3 In 2019, 5% of respondents predicted the most likely sellers of non-core assets would be companies with a market capitalisation of €1bn-€5bn.
Notes to Editor:
AURELIUS Group is a pan-European investment group with offices in Munich, London, Stockholm, Madrid and Amsterdam. Since it was founded in 2006, AURELIUS has grown from a local turnaround investor to an international multi-asset manager.
AURELIUS Equity Opportunities SE & Co. KGaA (ISIN: DE000A0JK2A8, ticker symbol: AR4) is the listed entity within AURELIUS Group and focuses on investing in mid-market corporate carve-outs and platform build-ups in a broad range of industries. With a team of more than 80 in-house operations experts, AURELIUS actively supports its portfolio companies in their long-term development. AURELIUS Equity Opportunities currently has 23 portfolio companies located across Europe which employ around 13,000 people and generate annual revenues of approx. EUR 3.5 billion. The shares of AURELIUS Equity Opportunities are traded on all German stock exchanges. The company’s market capitalisation is approx. EUR 1.1 billion (as of December 2019).
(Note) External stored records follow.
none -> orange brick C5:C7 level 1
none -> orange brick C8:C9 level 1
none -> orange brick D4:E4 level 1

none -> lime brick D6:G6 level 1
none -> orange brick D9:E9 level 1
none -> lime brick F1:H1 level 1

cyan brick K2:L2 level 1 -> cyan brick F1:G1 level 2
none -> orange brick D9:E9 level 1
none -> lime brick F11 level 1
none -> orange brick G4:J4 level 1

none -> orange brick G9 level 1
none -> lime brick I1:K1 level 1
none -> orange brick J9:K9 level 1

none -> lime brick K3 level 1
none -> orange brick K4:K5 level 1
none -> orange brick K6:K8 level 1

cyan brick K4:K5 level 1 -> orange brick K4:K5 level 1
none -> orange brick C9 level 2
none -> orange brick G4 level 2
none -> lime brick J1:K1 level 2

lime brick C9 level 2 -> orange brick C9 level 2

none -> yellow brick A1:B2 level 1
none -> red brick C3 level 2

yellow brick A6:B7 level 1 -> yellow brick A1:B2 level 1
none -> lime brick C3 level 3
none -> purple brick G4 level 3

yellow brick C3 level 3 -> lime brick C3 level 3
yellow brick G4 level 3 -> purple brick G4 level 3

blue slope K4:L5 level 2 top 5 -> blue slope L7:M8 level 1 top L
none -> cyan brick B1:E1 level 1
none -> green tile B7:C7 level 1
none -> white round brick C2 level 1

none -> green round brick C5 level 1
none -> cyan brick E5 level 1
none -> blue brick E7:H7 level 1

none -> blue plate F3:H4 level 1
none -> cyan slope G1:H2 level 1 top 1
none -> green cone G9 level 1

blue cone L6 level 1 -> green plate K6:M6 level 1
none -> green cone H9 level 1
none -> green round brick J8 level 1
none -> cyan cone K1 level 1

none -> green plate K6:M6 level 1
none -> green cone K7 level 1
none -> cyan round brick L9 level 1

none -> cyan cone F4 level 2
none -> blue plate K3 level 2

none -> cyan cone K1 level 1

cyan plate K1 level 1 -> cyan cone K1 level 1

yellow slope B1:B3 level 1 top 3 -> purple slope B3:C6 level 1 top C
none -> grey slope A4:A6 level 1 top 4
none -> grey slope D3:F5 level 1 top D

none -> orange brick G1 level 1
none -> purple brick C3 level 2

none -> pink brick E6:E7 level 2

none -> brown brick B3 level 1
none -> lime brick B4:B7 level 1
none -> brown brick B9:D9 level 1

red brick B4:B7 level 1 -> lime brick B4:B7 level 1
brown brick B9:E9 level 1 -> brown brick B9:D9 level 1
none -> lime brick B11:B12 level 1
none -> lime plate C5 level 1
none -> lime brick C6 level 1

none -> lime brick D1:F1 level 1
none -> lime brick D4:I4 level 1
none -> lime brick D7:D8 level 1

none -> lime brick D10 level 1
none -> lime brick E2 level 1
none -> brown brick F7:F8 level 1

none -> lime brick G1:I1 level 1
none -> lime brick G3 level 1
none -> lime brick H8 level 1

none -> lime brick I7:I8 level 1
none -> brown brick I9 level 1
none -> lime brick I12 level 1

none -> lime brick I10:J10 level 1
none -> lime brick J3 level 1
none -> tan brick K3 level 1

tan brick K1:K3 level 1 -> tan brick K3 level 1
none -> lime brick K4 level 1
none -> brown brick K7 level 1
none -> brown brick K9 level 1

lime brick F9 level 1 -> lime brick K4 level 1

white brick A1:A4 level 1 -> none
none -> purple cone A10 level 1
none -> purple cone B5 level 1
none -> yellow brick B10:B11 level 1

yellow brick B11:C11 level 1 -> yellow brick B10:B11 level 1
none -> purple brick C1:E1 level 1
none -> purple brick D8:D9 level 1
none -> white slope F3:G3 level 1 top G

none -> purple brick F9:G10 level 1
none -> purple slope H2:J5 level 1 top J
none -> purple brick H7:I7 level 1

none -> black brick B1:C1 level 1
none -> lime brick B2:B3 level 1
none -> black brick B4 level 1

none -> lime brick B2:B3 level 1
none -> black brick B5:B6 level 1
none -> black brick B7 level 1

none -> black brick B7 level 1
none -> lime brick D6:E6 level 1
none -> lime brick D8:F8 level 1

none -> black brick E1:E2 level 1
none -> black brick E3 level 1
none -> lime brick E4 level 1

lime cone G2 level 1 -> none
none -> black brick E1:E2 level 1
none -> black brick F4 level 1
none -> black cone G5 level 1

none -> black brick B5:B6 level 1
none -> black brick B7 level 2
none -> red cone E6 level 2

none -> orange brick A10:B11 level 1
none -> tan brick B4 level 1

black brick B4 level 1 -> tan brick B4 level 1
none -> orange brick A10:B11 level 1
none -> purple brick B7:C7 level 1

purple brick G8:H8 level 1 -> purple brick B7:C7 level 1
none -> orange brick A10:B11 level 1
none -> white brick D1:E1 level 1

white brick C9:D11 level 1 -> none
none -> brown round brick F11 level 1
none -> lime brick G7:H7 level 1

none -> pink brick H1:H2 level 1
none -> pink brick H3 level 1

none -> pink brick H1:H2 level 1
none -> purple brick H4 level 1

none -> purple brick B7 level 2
AURELIUS Group also operates in the areas of growth capital, real estate opportunities and debt. AURELIUS Growth Capital invests in leveraged buyouts usually in succession or corporate spin-off situations. AURELIUS Real Estate Opportunities focuses on real estate investments, the value of which can be increased in the long-term by means of active management. AURELIUS Finance Company is an alternative direct lender, focused on providing flexible debt solutions to small and mid-market firms across Europe.
With its group charity AURELIUS Refugee Initiative e.V., AURELIUS provides comprehensive support for refugees on their way towards a better life.